- TEXT BLOCK:
:::::

The Governor of Madras, impressed by regenerative efforts in Scottish slums, invited Geddes to India. This would spark a furiously productive late career, where Geddes surveyed numerous cities across the subcontinent and across the Middle East, as well as becoming the Chair of Sociology at the University of Bombay. Wherever he was commissioned, he broke with Victorian tabula rasa tradition. Instead he created sensitive plans, a product of immersing himself in the community for which he was designing a habitat.

Nature, previously seen as the antithesis of intelligent urban design, is now acknowledged as the starting point of great human architecture. The Biomimicry Institute urges cities to "rethink designs and decision-making, by looking to nature as model, mentor and measure". Geddes transcended conventional academic boundaries, using a interdisciplinary approach that was well ahead of its time. In his view, "the only use for a watertight compartment is on a sinking ship". If we are going to float above the waves of climate emergency, social division and mass migration, we must enrich our growing cities through contact with other bodies of knowledge.
'Thinking machines', condense complex thought into physical form. We can use cities in the same way, provoking examination of shared beliefs about justice, society or the good life. As Robert Park noted, urban life “magnifies, spreads out and advertises human nature in all of its manifestations.” Cities embody the values the inhabitants cling to, and shape their identity. Far richer than an agglomeration of buildings, they can be understood as frozen politics.

:::::

(Items drawn from a dataset)
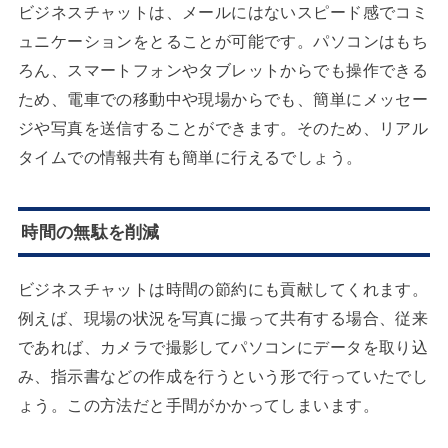
ビジネスチャットは、メールにはないスピード感でコミ
ュニケーションをとることが可能です。パソコンはもち
ろん、スマートフォンやタブレットからでも操作できる
ため、電車での移動中や現場からでも、簡単にメッセー
ジや写真を送信することができます。そのため、リアル
タイムでの情報共有も簡単に行えるでしょう。
時間の無駄を削減
ビジネスチャットは時間の節約にも貢献してくれます。
例えば、現場の状況を写真に撮って共有する場合、従来
であれば、カメラで撮影してパソコンにデータを取り込
み、指示書などの作成を行うという形で行っていたでし
ょう。この方法だと手間がかかってしまいます。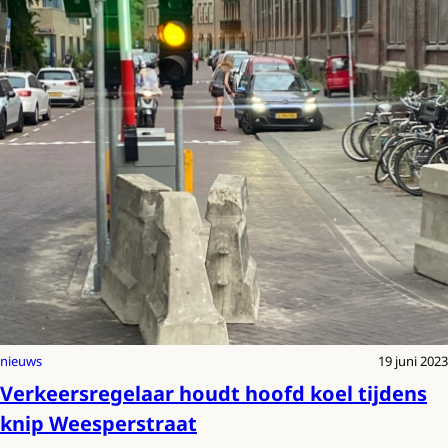
nieuws
19 juni 2023
Verkeersregelaar houdt hoofd koel tijdens
knip Weesperstraat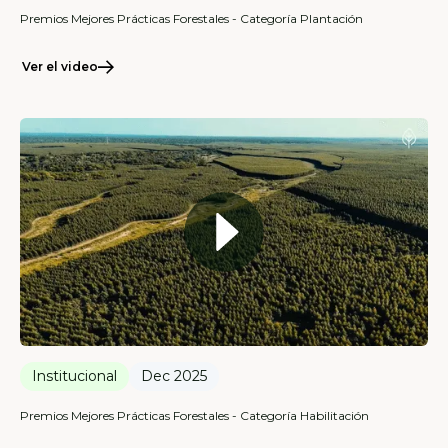
Premios Mejores Prácticas Forestales - Categoría Plantación
Ver el video
Institucional
Dec 2025
Premios Mejores Prácticas Forestales - Categoría Habilitación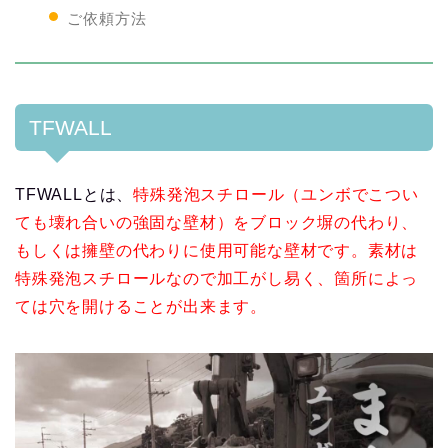
ご依頼方法
TFWALL
TFWALLとは、
特殊発泡スチロール（ユンボでこつい
ても壊れ合いの強固な壁材）をブロック塀の代わり、
もしくは擁壁の代わりに使用可能な壁材です。素材は
特殊発泡スチロールなので加工がし易く、箇所によっ
ては穴を開けることが出来ます。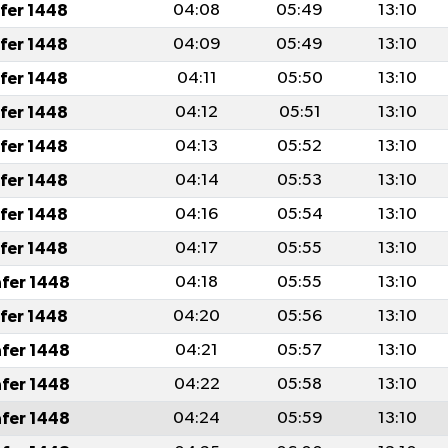
afer 1448
04:08
05:49
13:10
afer 1448
04:09
05:49
13:10
afer 1448
04:11
05:50
13:10
afer 1448
04:12
05:51
13:10
afer 1448
04:13
05:52
13:10
afer 1448
04:14
05:53
13:10
afer 1448
04:16
05:54
13:10
afer 1448
04:17
05:55
13:10
afer 1448
04:18
05:55
13:10
afer 1448
04:20
05:56
13:10
afer 1448
04:21
05:57
13:10
afer 1448
04:22
05:58
13:10
afer 1448
04:24
05:59
13:10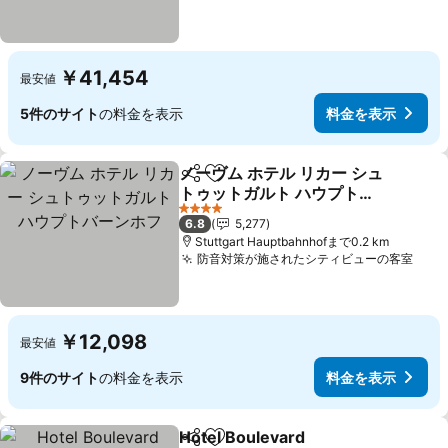
￥41,454
最安値
5件のサイト
の料金を表示
料金を表示
ノーヴム ホテル リカー シュ
シェア
お気に入りに追加
トゥットガルト ハウプトバ
ーンホフ
料金を表示
4 ホテルのランク
6.8
5,277
Stuttgart Hauptbahnhofまで0.2 km
防音対策が施されたシティビューの客室
料金
￥12,098
最安値
9件のサイト
の料金を表示
料金を表示
Hotel Boulevard
シェア
お気に入りに追加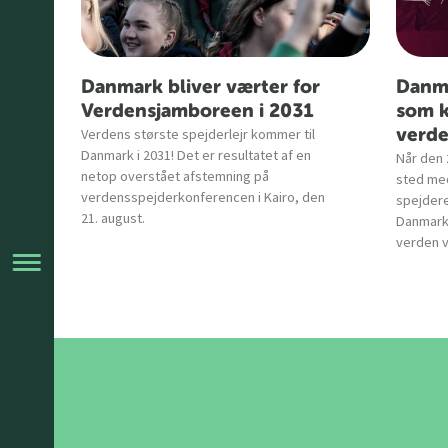
Danmark bliver værter for
Danm
Verdensjamboreen i 2031
som k
Verdens største spejderlejr kommer til
verde
Danmark i 2031! Det er resultatet af en
Når den 
netop overstået afstemning på
sted me
verdensspejderkonferencen i Kairo, den
spejdere
21. august.
Danmark,
verden 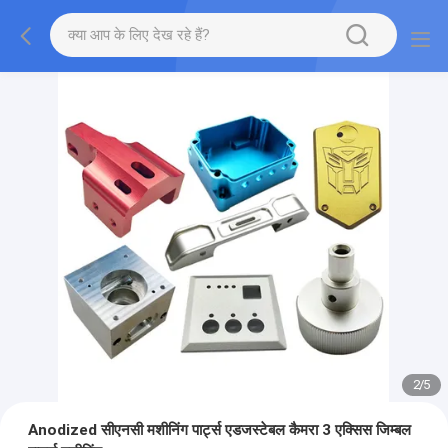
2
/
5
Anodized सीएनसी मशीनिंग पार्ट्स एडजस्टेबल कैमरा 3 एक्सिस जिम्बल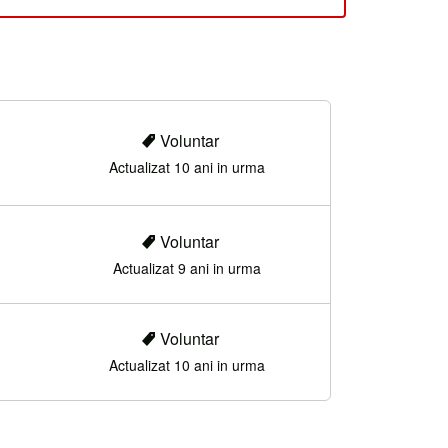
Voluntar
Actualizat 10 ani in urma
Voluntar
Actualizat 9 ani in urma
Voluntar
Actualizat 10 ani in urma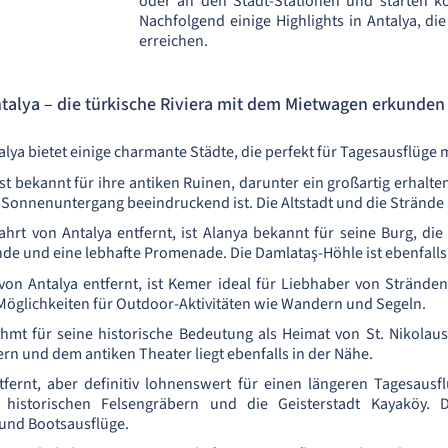
oder an den Stadt-Stationen und starten ko
Nachfolgend einige Highlights in Antalya, 
erreichen.
ntalya – die türkische Riviera mit dem Mietwagen erkunden
lya bietet einige charmante Städte, die perfekt für Tagesausflüge
 ist bekannt für ihre antiken Ruinen, darunter ein großartig erha
 Sonnenuntergang beeindruckend ist. Die Altstadt und die Strände
hrt von Antalya entfernt, ist Alanya bekannt für seine Burg, di
nde und eine lebhafte Promenade. Die Damlataş-Höhle ist ebenfalls
 von Antalya entfernt, ist Kemer ideal für Liebhaber von Strände
Möglichkeiten für Outdoor-Aktivitäten wie Wandern und Segeln.
hmt für seine historische Bedeutung als Heimat von St. Nikolaus
n und dem antiken Theater liegt ebenfalls in der Nähe.
tfernt, aber definitiv lohnenswert für einen längeren Tagesausfl
 historischen Felsengräbern und die Geisterstadt Kayaköy. 
 und Bootsausflüge.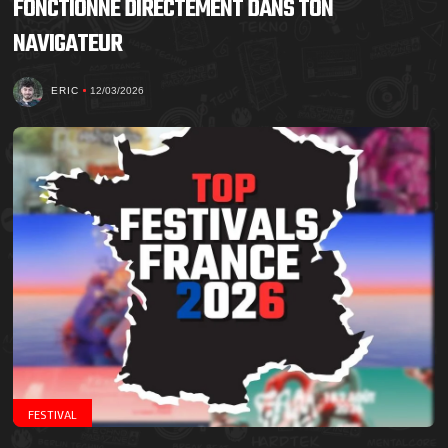
FONCTIONNE DIRECTEMENT DANS TON
NAVIGATEUR
ERIC
12/03/2026
FESTIVAL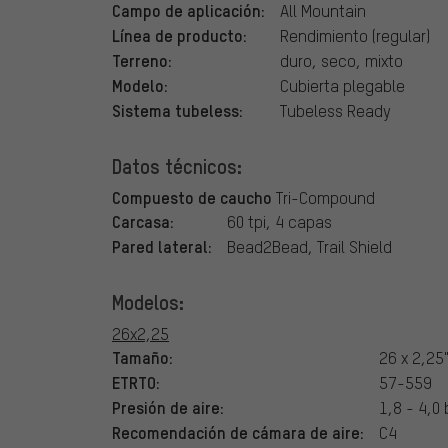
Campo de aplicación:
All Mountain
Línea de producto:
Rendimiento (regular)
Terreno:
duro, seco, mixto
Modelo:
Cubierta plegable
Sistema tubeless:
Tubeless Ready
Datos técnicos:
Compuesto de caucho
Tri-Compound
Carcasa:
60 tpi, 4 capas
Pared lateral:
Bead2Bead, Trail Shield
Modelos:
26x2,25
Tamaño:
26 x 2,25
ETRTO:
57-559
Presión de aire:
1,8 - 4,0 
Recomendación de cámara de aire:
C4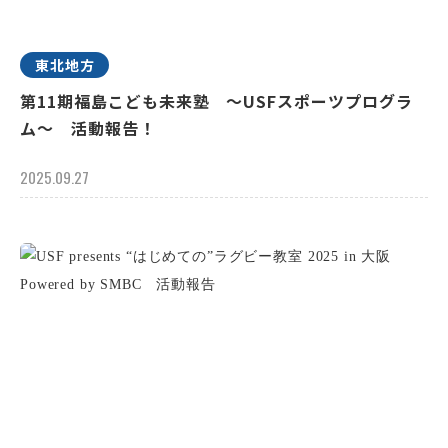
東北地方
第11期福島こども未来塾 ～USFスポーツプログラ
ム～ 活動報告！
2025.09.27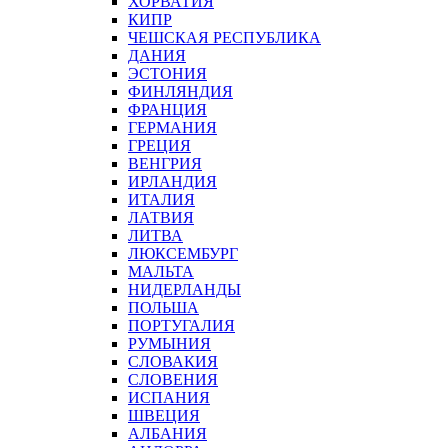
ХОРВАТИЯ
КИПР
ЧЕШСКАЯ РЕСПУБЛИКА
ДАНИЯ
ЭСТОНИЯ
ФИНЛЯНДИЯ
ФРАНЦИЯ
ГЕРМАНИЯ
ГРЕЦИЯ
ВЕНГРИЯ
ИРЛАНДИЯ
ИТАЛИЯ
ЛАТВИЯ
ЛИТВА
ЛЮКСЕМБУРГ
МАЛЬТА
НИДЕРЛАНДЫ
ПОЛЬША
ПОРТУГАЛИЯ
РУМЫНИЯ
СЛОВАКИЯ
СЛОВЕНИЯ
ИСПАНИЯ
ШВЕЦИЯ
АЛБАНИЯ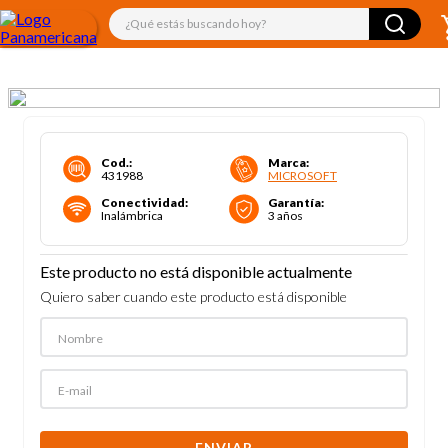
¿Qué estás buscando hoy?
Cod.
:
Marca
:
431988
MICROSOFT
Conectividad
:
Garantía
:
Inalámbrica
3 años
Este producto no está disponible actualmente
Quiero saber cuando este producto está disponible
ENVIAR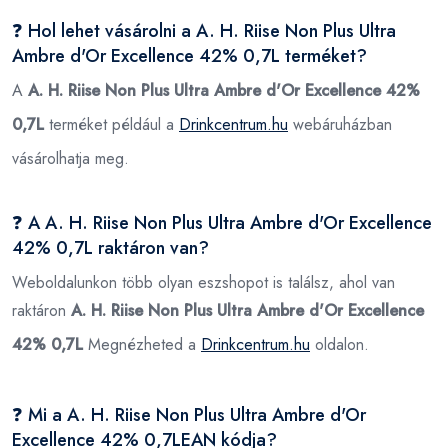
❓ Hol lehet vásárolni a A. H. Riise Non Plus Ultra
Ambre d'Or Excellence 42% 0,7L terméket?
A
A. H. Riise Non Plus Ultra Ambre d'Or Excellence 42%
0,7L
terméket például a
Drinkcentrum.hu
webáruházban
vásárolhatja meg.
❓ A A. H. Riise Non Plus Ultra Ambre d'Or Excellence
42% 0,7L raktáron van?
Weboldalunkon több olyan eszshopot is találsz, ahol van
raktáron
A. H. Riise Non Plus Ultra Ambre d'Or Excellence
42% 0,7L
Megnézheted a
Drinkcentrum.hu
oldalon.
❓ Mi a A. H. Riise Non Plus Ultra Ambre d'Or
Excellence 42% 0,7LEAN kódja?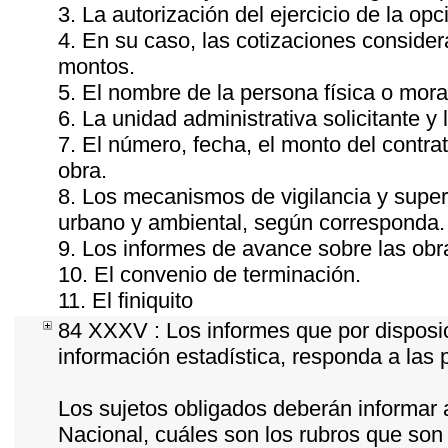
3. La autorización del ejercicio de la opc
4. En su caso, las cotizaciones conside
montos.
5. El nombre de la persona física o mora
6. La unidad administrativa solicitante y
7. El número, fecha, el monto del contrat
obra.
8. Los mecanismos de vigilancia y super
urbano y ambiental, según corresponda.
9. Los informes de avance sobre las obra
10. El convenio de terminación.
11. El finiquito
84 XXXV : Los informes que por disposic
información estadística, responda a las
Los sujetos obligados deberán informar 
Nacional, cuáles son los rubros que son 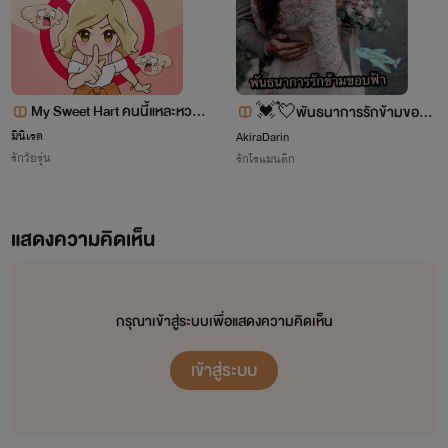
My Sweet Hart คนนี้แหละหวานใ
💓💘พันธนาการรักข้ามขอบ
จผม
มินิเรด
AkiraDarin
ฟ้า✈️☁️
รักวัยรุ่น
รักโรแมนติก
แสดงความคิดเห็น
กรุณาเข้าสู่ระบบเพื่อแสดงความคิดเห็น
เข้าสู่ระบบ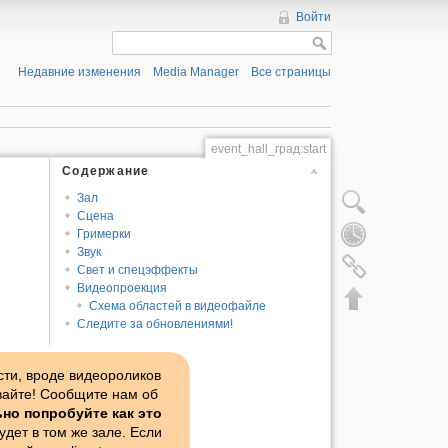
Войти
Недавние изменения
Media Manager
Все страницы
event_hall_град:start
Содержание
Зал
Показать исходный 
Сцена
История страницы
Гримерки
Звук
Ссылки сюда
Свет и спецэффекты
Видеопроекция
Наверх
Схема областей в видеофайле
Следите за обновлениями!
ти, вроде видеороликов
вайте! Сообщите нам об
но попробуйте как это
будет в том же зале. Если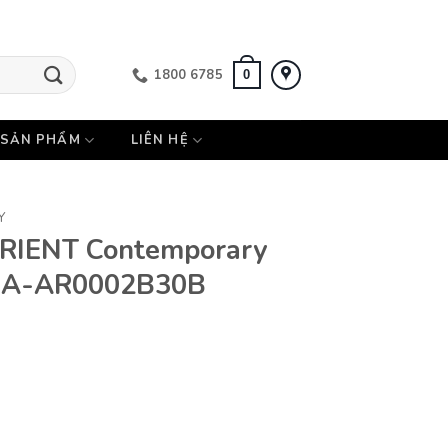
1800 6785
0
SẢN PHẨM
LIÊN HỆ
Y
RIENT Contemporary
 RA-AR0002B30B
porary Semi-skeleton RA-AR0002B30B số lượng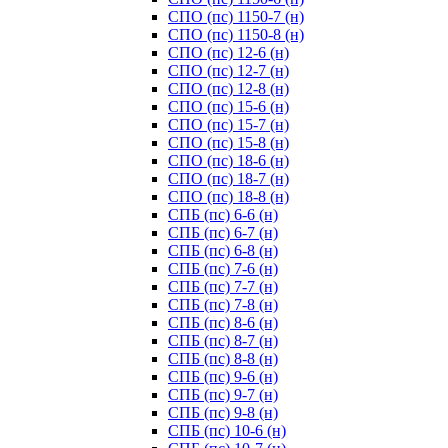
СПО (пс) 1150-7 (н)
СПО (пс) 1150-8 (н)
СПО (пс) 12-6 (н)
СПО (пс) 12-7 (н)
СПО (пс) 12-8 (н)
СПО (пс) 15-6 (н)
СПО (пс) 15-7 (н)
СПО (пс) 15-8 (н)
СПО (пс) 18-6 (н)
СПО (пс) 18-7 (н)
СПО (пс) 18-8 (н)
СПБ (пс) 6-6 (н)
СПБ (пс) 6-7 (н)
СПБ (пс) 6-8 (н)
СПБ (пс) 7-6 (н)
СПБ (пс) 7-7 (н)
СПБ (пс) 7-8 (н)
СПБ (пс) 8-6 (н)
СПБ (пс) 8-7 (н)
СПБ (пс) 8-8 (н)
СПБ (пс) 9-6 (н)
СПБ (пс) 9-7 (н)
СПБ (пс) 9-8 (н)
СПБ (пс) 10-6 (н)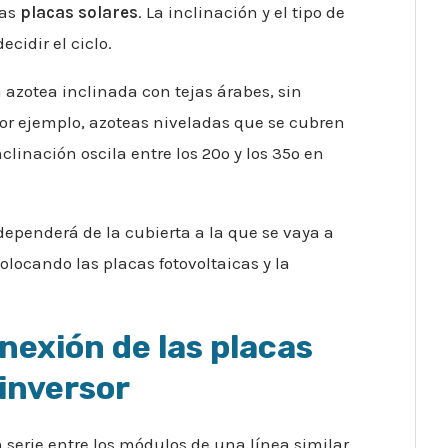
las
placas solares
. La inclinación y el tipo de
cidir el ciclo.
azotea inclinada con tejas árabes, sin
por ejemplo, azoteas niveladas que se cubren
nclinación oscila entre los 20º y los 35º en
 dependerá de la cubierta a la que se vaya a
olocando las placas fotovoltaicas y la
nexión de las placas
 inversor
 serie entre los módulos de una línea similar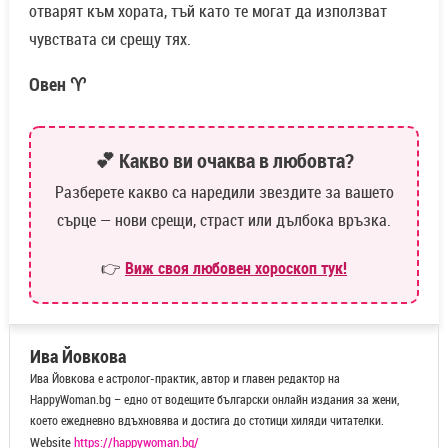
отварят към хората, тъй като те могат да използват
чувствата си срещу тях.
Овен ♈
💕 Какво ви очаква в любовта?
Разберете какво са наредили звездите за вашето
сърце — нови срещи, страст или дълбока връзка.
👉
Виж своя любовен хороскоп тук!
Ива Йовкова
Ива Йовкова е астролог-практик, автор и главен редактор на
HappyWoman.bg – едно от водещите български онлайн издания за жени,
което ежедневно вдъхновява и достига до стотици хиляди читателки.
Website
https://happywoman.bg/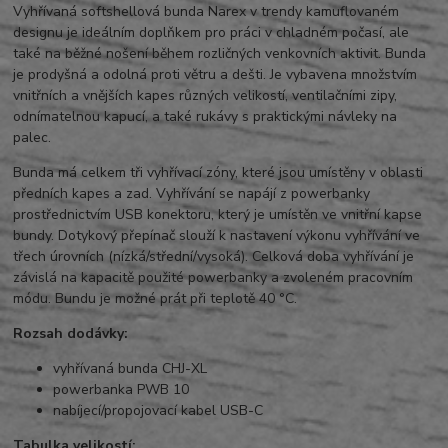
Vyhřívaná softshellová bunda Narex v trendy kamuflovaném
designu je ideálním doplňkem pro práci v chladném počasí, ale
také na běžné nošení během rozličných venkovních aktivit. Bunda
je prodyšná a odolná proti větru a dešti. Je vybavena množstvím
vnitřních a vnějších kapes různých velikostí, ventilačními zipy,
odnímatelnou kapucí, a také rukávy s praktickými návleky na
palec.
Bunda má celkem tři vyhřívací zóny, které jsou umístěny v oblasti
předních kapes a zad. Vyhřívání se napájí z powerbanky
prostřednictvím USB konektoru, který je umístěn ve vnitřní kapse
bundy. Dotykový přepínač slouží k nastavení výkonu vyhřívání ve
třech úrovních (nízká/střední/vysoká). Celková doba vyhřívání je
závislá na kapacitě použité powerbanky a zvoleném pracovním
módu. Bundu je možné prát při teplotě 40 °C.
Rozsah dodávky:
vyhřívaná bunda CHJ-XL
powerbanka PWB 10
nabíjecí/propojovací kabel USB-C
Tabulka velikostí:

:::::

- EXERCISE TASKS:
[1] In the passage on Geddes and city planning, what university post did Geddes hold during his time in India?
[2] Extend the passage on Geddes and city planning beyond its final sentence.

- YOUR WRITTEN ANSWERS:
[1] He was Chair of Sociology at the University of Bombay.

[2]
Today, the closest thing we have to the Outlook Tower may be a half-built skyscraper in Venezuela. Torre David, built in the heart of Caracas' banking district, was abandoned in 1994, then occupied at the height of the global financial crisis. An improvised home for 800 families, it was described by Urban Think Tank as "a laboratory for the study of informal vertical communities". Torre David stands as a stark repudiation of a real estate economy, which fails to deliver for locals. As capital and power fluctuate in Venzuela, the squatters have documented an often violent cycle of evictions, resquatting and community building. The building is currently unoccupied, but provides a visual provocation for thinking about what the city is for.

Geddes didn’t get everything right, and urban success is hard to maintain. Edinburgh's Old Town has degraded into a grim pedestrian circuit of tartan shops and short-term lets, with tourists outweighing residents. That said, much of his eclectic output has been validated by modern practice, with increasingly urgent dialougue between natural sciences and urban thought.
Having swapped his microscope for the town plan, Geddes forged an intellectual path which would only be followed decades later. This unjustly obscure thinker invented the term "act local, think global", now a rallying cry for sustainable urbanism in emerging conurbations. In fact, he invented the word 'conurbation' as well. Furthermore, he built practical examples, which continue to deliver for the inhabitants of cities where he worked. These examples merit reexamination by anyone seeking the inspiration required to secure a sustainable urban future.
"If my tale requires a moral… mine is simple enough. Ramble and roam; yet not as a mere tourist. Observe and understand how people live and work. Get into active survey of the real world around you. And be seeking out, and finding out what your life can best do to help out in that to be of service to it"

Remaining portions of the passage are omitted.